After a four-plus hour trek by bus from Storrs to Hartford, then Port Authority, then to the subway, followed by the Barclays Center, I felt more than ready to watch former University of Connecticut basketball star James Bouknight tear up an extremely top-heavy Brooklyn Nets squad on Sunday. 

If you follow ex-Husky stars through their professional endeavors like many UConn fans do, it’s more than likely that you have an eye on the Brooklyn native. After all, he’s the first NBA lottery pick to come out of Storrs in nine years! The expectations for Bouknight were high coming into the season, and I projected him to have a large impact on the team just a week ago. 

So naturally, he would get minutes from the jump, especially with starting shooting guard Terry Rozier out, right? Wrong. Although the protests outside of the Barclays Center advocating for Kyrie Irving to play delayed my entrance until the second quarter, I didn’t miss any Bouknight playing time. And we wouldn’t have missed any of his minutes even if we had gotten to the arena with one minute to play in the fourth. 

An old adage states, “It’s not about who starts the game, it’s about who finishes,” but this surely cannot be the intended meaning in this case. Bouknight played the final 47.9 seconds of the contest, with the Hornets up big after a key fourth quarter run. So why isn’t the lottery pick playing? 

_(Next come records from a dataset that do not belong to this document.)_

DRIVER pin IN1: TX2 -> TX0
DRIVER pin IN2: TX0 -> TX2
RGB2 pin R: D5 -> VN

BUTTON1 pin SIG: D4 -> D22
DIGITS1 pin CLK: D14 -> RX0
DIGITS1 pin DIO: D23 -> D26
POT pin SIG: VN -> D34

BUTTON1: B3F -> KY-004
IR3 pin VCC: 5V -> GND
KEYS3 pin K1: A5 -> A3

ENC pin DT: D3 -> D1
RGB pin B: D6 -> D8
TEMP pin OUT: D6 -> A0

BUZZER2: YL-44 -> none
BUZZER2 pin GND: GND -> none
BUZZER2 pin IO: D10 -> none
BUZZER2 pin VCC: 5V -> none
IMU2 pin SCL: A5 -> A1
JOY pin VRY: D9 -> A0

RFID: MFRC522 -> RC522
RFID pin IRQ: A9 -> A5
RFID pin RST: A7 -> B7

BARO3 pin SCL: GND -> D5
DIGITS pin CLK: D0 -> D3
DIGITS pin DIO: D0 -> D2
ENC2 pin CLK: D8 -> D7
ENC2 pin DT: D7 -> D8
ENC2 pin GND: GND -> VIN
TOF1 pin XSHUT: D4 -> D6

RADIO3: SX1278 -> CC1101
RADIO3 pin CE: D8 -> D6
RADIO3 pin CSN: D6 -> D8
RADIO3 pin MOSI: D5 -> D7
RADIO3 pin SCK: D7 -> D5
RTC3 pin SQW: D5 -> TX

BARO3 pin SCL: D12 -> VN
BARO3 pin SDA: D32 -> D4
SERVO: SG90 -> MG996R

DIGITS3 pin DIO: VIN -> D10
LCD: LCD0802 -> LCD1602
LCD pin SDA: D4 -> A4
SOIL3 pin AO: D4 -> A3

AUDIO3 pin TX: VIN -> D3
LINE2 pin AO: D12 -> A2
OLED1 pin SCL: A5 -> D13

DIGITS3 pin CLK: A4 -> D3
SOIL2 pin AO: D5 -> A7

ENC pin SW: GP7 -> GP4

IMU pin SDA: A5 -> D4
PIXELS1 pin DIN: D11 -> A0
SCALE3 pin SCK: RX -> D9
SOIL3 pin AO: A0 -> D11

One reason may be the fact that the Hornets are letting him catch up to the speed of the NBA game in practice first. In an interview a few weeks ago with USA Today, Rozier noted, “[Bouknight] is a guy that probably won’t win Rookie of the Year but in a couple of years down the line, he’ll be a hard matchup. He’ll be a starter in the league and be a hard matchup for anybody going up against him. He is one of those types of guys. He has got a lot to learn, but he is special, and I don’t say that about too many rookies.” 

Charlotte Hornets guard James Bouknight, center, drives to the basket as Miami Heat guard Duncan Robinson, left, and guard Kyle Lowry (7) defend during the first half of a preseason NBA basketball game, Monday, Oct. 11, 2021, in Miami. Photo by Lynne Sladky/AP Photo.

Keep in mind that Rozier said Bouknight still has “a lot to learn” and will be a star “down the line.” This indicates a projection of future success, but does not necessarily lend itself to immediate playing time. Or maybe that’s just team-friendly, empty player-speak to the media. Either way, the expectation is that Bouknight will gain minutes as the season progresses, but one may think that if a team qualifies for a lottery pick, then they should use them to their fullest advantage. 

It’s not like the Hornets are the Warriors, who had one fluky season due to injuries that led to a lottery pick. They consistently miss the playoffs year after year. Since 2005, they have made the playoffs just three times and have not won a series in that span. They need any talent they can get. Bouknight should fit that bill. The reason why the Hornets get a lottery pick every year is not because the talent isn’t there. It’s because they have no clue how to use it. Example A is wasting former UConn star Kemba Walker’s prime. The point guard made several All-Star teams, but never won a playoff series in Charlotte. 

The Hornets are consistently bad enough to miss the playoffs, but always seem to have enough talent to not miss by much. Although they have a 3-0 start to the season, things will not stay that way and they will once again be a fringe-playoff team. Maybe the cycle will finally end if they actually utilize and develop Bouknight. Nothing against guards Ish Smith and Cody Martin, but there is no way that they should be getting minutes over the Brooklyn native. 

As a team who is definitively not contending for a championship this year, it really feels like a no-brainer to get Bouknight (and Kai Jones for that matter) onto the court. The formula of underusing rookies clearly has not been working, so why not give it a shot? The only person who has gotten real usage as a first year player in recent memory for the Hornets was LaMelo Ball, and we saw how that turned out with him taking home Rookie of the Year. Bouknight is not Ball, but both are lottery picks. 

Hopefully Bouknight gets on the floor soon in a real-game situation, or else his seat on the bench will get very warm and the Hornets will replay the same movie of disappointment that they and their fans have gotten all too used to.